(Requirement) Look for the word "ceramic" in the data below, and copy every line that holds it.

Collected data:
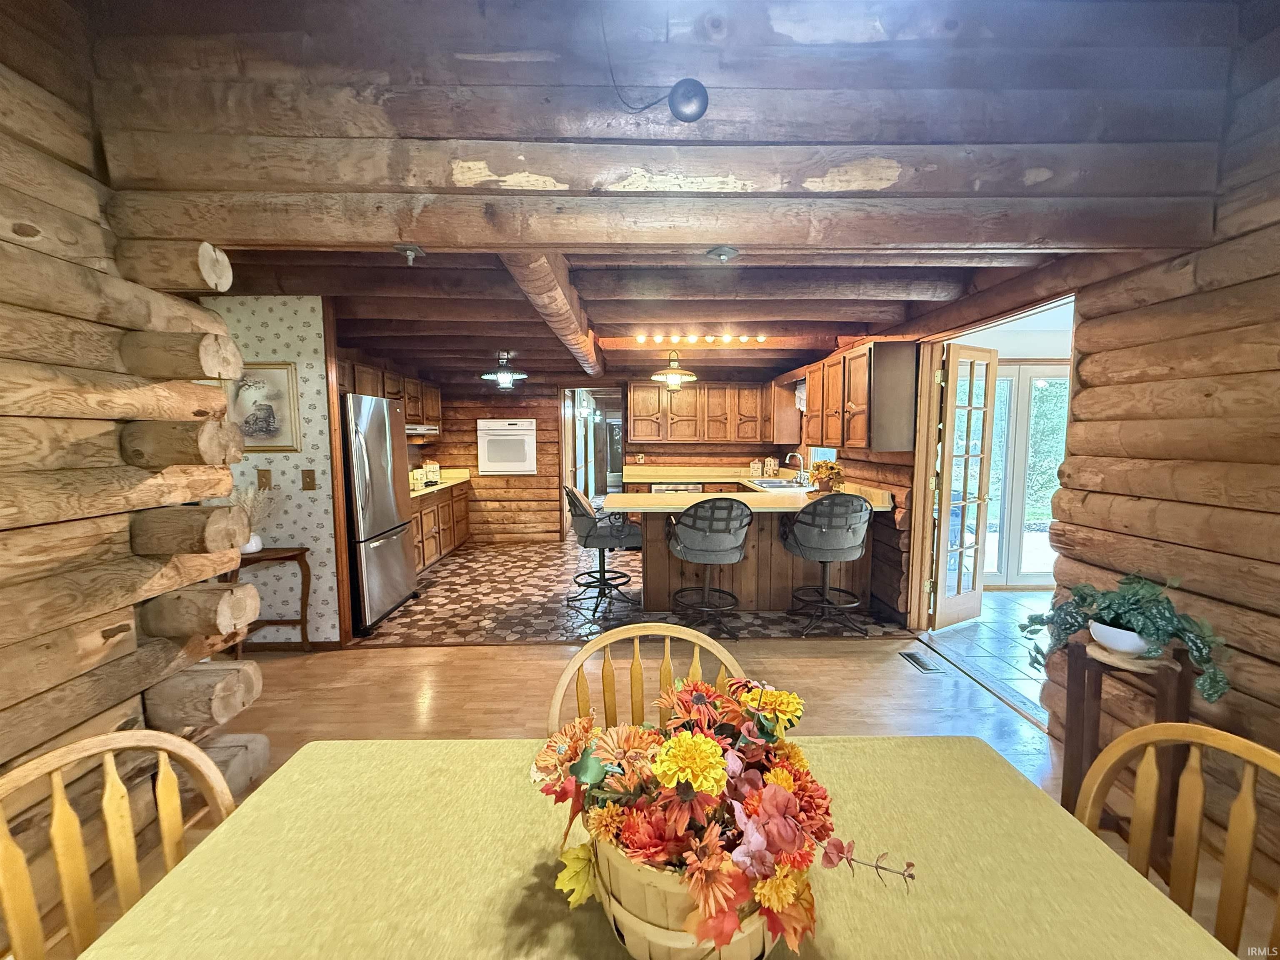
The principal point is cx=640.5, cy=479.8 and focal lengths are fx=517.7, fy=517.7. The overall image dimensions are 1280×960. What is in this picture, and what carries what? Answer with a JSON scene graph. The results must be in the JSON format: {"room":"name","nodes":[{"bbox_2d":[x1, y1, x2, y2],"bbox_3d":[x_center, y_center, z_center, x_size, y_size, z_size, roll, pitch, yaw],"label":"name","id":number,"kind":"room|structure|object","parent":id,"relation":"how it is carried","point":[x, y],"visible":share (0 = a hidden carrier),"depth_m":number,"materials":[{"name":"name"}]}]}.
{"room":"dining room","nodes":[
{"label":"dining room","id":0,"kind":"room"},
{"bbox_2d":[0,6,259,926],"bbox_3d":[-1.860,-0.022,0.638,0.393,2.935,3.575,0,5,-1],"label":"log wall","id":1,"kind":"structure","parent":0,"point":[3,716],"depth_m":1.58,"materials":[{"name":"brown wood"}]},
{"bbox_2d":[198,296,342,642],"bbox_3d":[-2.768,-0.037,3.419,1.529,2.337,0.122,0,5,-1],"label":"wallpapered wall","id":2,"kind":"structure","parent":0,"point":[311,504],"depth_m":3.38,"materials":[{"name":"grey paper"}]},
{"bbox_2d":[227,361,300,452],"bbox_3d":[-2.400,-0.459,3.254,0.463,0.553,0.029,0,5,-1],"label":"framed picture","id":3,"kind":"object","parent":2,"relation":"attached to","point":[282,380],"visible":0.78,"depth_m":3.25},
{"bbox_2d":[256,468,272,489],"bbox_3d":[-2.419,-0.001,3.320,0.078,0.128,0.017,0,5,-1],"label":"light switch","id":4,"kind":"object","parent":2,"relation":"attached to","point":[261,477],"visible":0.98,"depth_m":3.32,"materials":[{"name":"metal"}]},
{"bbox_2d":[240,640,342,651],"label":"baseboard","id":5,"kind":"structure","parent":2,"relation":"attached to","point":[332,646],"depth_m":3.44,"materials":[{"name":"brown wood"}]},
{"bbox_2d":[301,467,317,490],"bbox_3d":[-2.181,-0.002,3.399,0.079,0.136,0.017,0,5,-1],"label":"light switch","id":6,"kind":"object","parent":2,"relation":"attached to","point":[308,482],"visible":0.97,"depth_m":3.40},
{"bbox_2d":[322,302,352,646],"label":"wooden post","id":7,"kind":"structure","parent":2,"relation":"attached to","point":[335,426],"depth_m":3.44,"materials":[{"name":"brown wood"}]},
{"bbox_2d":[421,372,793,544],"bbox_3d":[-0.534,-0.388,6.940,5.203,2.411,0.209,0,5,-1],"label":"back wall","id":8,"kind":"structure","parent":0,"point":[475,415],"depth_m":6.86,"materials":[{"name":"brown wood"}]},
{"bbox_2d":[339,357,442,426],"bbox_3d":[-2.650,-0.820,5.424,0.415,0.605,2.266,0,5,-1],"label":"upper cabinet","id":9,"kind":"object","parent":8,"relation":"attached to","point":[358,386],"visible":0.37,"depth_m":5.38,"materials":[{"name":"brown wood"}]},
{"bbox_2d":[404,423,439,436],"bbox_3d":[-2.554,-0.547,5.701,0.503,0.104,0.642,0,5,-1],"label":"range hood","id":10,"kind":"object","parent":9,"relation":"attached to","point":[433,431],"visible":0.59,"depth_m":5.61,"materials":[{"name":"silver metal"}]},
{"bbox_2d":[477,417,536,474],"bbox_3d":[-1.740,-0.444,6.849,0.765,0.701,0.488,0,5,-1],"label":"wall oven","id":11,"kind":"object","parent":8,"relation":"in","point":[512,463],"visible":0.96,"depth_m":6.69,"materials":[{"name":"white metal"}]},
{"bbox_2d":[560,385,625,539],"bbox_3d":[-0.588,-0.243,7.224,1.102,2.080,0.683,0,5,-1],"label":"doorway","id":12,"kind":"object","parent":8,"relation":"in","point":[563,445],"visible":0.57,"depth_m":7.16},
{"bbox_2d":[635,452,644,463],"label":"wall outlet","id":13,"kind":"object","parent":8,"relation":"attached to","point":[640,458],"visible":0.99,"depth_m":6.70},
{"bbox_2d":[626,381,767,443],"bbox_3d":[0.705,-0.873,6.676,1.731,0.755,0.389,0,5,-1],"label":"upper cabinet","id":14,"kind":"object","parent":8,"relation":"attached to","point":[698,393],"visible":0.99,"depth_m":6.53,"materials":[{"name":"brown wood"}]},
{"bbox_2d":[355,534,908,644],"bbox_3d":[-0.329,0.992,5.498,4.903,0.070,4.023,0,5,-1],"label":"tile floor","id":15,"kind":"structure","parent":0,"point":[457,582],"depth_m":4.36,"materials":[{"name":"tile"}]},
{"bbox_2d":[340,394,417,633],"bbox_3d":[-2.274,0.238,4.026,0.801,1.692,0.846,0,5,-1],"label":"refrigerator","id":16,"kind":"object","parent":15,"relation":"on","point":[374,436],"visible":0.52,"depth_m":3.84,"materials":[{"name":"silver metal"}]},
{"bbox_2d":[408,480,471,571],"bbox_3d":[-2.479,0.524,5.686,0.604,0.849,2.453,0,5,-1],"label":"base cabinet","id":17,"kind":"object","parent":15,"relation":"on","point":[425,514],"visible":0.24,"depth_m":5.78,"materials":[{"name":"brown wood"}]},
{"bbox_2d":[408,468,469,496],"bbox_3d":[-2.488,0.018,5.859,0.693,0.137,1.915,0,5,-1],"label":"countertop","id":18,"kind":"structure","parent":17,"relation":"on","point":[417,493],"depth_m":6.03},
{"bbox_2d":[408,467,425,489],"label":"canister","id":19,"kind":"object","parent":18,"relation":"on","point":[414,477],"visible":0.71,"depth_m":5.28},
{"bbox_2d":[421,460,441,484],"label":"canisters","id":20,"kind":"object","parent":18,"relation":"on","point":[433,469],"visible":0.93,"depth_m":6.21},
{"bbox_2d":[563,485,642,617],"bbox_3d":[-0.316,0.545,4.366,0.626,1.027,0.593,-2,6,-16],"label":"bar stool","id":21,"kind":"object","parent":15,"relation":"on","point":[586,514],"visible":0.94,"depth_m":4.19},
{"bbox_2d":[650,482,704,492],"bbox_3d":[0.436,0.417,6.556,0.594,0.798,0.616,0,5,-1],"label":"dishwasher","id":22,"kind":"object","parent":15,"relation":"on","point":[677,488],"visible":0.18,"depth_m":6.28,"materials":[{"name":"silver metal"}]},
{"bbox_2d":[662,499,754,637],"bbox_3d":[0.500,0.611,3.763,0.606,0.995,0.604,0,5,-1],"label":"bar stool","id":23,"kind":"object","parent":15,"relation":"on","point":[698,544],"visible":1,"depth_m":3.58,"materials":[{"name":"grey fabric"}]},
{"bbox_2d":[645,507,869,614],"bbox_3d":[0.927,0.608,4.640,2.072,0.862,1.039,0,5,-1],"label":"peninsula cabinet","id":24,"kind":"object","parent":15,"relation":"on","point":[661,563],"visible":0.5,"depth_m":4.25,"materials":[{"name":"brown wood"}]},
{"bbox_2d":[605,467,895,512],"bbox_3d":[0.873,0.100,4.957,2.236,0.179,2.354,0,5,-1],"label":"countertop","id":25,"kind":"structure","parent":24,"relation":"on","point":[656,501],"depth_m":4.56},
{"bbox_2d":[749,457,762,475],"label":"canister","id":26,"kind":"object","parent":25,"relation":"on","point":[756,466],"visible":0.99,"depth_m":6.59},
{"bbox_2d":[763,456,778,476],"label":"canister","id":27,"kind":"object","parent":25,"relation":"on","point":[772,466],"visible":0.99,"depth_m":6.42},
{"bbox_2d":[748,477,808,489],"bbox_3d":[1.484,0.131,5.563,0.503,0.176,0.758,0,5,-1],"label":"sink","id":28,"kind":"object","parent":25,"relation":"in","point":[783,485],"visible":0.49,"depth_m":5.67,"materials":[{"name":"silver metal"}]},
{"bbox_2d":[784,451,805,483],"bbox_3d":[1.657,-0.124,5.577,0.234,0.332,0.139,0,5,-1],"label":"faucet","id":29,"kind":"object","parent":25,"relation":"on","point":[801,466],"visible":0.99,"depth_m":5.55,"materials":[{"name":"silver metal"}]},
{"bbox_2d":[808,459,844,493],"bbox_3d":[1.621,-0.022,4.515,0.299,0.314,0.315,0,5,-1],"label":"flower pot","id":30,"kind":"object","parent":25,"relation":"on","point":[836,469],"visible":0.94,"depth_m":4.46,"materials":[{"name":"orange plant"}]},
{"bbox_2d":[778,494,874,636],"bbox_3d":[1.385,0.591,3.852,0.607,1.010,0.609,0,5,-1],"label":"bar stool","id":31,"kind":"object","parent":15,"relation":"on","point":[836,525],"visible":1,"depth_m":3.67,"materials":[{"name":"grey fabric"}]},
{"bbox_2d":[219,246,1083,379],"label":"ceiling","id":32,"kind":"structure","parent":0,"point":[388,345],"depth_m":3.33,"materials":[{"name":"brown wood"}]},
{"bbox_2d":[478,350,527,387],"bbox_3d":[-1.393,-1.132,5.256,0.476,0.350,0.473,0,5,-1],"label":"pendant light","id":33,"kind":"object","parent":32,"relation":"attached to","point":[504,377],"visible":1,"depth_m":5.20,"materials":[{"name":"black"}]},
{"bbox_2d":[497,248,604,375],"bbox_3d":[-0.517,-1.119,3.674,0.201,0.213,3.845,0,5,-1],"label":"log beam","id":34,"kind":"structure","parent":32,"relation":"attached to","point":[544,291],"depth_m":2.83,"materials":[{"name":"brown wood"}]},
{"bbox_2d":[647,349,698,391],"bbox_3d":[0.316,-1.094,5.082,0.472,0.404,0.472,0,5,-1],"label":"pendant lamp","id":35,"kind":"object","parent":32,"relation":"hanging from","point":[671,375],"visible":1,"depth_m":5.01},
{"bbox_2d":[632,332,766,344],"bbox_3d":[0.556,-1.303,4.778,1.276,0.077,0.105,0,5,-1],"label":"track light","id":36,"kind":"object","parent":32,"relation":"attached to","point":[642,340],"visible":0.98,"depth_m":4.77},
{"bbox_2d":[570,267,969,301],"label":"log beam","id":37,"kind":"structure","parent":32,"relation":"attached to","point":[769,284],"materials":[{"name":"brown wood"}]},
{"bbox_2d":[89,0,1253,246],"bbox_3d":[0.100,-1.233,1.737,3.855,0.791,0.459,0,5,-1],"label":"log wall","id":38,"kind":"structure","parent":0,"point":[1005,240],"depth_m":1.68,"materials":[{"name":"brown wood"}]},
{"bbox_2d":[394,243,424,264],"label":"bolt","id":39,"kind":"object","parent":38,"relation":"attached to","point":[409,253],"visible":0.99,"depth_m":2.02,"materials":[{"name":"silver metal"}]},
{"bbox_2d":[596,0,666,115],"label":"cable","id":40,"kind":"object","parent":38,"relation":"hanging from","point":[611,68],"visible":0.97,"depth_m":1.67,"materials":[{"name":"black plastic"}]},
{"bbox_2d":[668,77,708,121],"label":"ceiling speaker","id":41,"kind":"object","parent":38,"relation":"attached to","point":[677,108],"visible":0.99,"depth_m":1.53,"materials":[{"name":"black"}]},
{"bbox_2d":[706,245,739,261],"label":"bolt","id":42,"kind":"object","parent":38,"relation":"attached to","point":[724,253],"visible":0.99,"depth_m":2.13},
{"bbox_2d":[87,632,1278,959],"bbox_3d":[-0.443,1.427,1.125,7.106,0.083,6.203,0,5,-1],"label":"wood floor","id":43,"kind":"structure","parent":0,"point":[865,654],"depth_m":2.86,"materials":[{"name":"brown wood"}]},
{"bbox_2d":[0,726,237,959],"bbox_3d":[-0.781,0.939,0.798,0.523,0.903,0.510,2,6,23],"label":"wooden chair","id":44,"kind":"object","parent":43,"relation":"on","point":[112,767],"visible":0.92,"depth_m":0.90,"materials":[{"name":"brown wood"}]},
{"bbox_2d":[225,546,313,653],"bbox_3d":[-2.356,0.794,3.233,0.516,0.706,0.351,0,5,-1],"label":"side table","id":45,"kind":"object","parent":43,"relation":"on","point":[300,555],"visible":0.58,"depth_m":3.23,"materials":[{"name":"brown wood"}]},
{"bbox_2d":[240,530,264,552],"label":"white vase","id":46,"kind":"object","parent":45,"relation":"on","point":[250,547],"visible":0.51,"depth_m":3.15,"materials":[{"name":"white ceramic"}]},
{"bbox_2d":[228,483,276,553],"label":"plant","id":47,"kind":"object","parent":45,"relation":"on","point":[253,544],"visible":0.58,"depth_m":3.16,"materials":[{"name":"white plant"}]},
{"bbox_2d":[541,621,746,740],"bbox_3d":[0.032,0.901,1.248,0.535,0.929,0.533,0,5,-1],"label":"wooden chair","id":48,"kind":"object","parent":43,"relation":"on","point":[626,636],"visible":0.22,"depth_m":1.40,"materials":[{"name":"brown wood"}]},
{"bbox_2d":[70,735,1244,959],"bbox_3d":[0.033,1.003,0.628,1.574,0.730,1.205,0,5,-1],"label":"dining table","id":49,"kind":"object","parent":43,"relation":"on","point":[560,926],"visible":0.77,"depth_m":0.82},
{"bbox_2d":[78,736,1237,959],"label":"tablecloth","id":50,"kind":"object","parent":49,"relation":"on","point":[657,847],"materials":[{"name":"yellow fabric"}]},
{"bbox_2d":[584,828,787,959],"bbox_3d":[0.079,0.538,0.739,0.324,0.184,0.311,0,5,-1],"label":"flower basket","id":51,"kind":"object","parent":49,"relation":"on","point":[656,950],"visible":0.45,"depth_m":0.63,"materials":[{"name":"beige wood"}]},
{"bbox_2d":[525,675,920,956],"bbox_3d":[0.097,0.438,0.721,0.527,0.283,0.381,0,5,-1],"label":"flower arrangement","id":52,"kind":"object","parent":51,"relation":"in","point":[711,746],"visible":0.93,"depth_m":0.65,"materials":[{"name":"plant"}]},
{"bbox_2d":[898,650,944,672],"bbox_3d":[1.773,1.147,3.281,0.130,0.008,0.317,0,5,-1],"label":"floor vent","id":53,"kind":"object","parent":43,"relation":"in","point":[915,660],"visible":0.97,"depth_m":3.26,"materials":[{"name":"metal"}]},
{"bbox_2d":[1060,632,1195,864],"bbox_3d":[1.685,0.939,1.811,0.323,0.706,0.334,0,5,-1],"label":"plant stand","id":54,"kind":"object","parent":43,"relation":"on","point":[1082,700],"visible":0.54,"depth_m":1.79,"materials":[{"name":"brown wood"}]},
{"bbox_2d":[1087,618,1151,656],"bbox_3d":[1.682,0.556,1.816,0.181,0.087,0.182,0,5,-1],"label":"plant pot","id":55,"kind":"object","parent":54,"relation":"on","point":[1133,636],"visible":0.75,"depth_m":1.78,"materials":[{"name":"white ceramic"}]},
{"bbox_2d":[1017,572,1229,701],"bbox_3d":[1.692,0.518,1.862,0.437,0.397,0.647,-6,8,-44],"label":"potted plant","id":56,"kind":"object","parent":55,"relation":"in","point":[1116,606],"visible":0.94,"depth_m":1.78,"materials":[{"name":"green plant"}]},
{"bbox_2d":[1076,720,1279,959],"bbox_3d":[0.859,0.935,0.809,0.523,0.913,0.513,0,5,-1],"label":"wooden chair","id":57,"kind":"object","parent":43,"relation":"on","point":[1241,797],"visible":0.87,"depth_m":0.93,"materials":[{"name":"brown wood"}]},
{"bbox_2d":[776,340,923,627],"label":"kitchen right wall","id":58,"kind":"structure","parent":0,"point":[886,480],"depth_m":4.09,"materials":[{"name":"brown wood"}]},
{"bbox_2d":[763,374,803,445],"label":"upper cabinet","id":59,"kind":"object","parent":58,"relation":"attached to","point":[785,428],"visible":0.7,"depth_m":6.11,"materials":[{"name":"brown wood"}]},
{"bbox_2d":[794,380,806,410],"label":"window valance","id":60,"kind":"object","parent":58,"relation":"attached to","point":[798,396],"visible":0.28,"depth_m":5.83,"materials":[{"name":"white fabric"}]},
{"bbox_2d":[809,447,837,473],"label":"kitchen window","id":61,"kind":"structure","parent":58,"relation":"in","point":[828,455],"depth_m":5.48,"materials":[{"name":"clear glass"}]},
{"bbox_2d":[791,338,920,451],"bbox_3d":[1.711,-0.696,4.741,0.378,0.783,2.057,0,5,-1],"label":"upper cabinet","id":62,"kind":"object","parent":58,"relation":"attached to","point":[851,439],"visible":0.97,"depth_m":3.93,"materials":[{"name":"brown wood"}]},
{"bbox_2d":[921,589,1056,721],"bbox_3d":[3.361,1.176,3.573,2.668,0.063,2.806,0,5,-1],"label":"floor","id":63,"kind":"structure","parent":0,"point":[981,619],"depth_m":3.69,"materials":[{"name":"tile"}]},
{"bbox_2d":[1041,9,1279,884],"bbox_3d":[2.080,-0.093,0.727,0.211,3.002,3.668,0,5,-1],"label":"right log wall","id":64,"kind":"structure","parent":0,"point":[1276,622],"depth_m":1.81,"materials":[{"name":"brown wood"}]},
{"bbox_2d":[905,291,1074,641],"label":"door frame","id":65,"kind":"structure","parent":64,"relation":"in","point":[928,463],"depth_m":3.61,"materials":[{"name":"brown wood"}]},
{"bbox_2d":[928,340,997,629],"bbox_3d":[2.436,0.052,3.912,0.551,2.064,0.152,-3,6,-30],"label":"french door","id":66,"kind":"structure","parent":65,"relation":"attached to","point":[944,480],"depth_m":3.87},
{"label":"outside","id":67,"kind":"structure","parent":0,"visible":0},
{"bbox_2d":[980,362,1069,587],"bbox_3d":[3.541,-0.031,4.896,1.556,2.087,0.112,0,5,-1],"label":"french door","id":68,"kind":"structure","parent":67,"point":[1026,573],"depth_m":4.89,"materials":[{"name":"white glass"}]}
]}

(Answer to this problem)
{"bbox_2d":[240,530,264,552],"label":"white vase","id":46,"kind":"object","parent":45,"relation":"on","point":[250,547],"visible":0.51,"depth_m":3.15,"materials":[{"name":"white ceramic"}]},
{"bbox_2d":[1087,618,1151,656],"bbox_3d":[1.682,0.556,1.816,0.181,0.087,0.182,0,5,-1],"label":"plant pot","id":55,"kind":"object","parent":54,"relation":"on","point":[1133,636],"visible":0.75,"depth_m":1.78,"materials":[{"name":"white ceramic"}]},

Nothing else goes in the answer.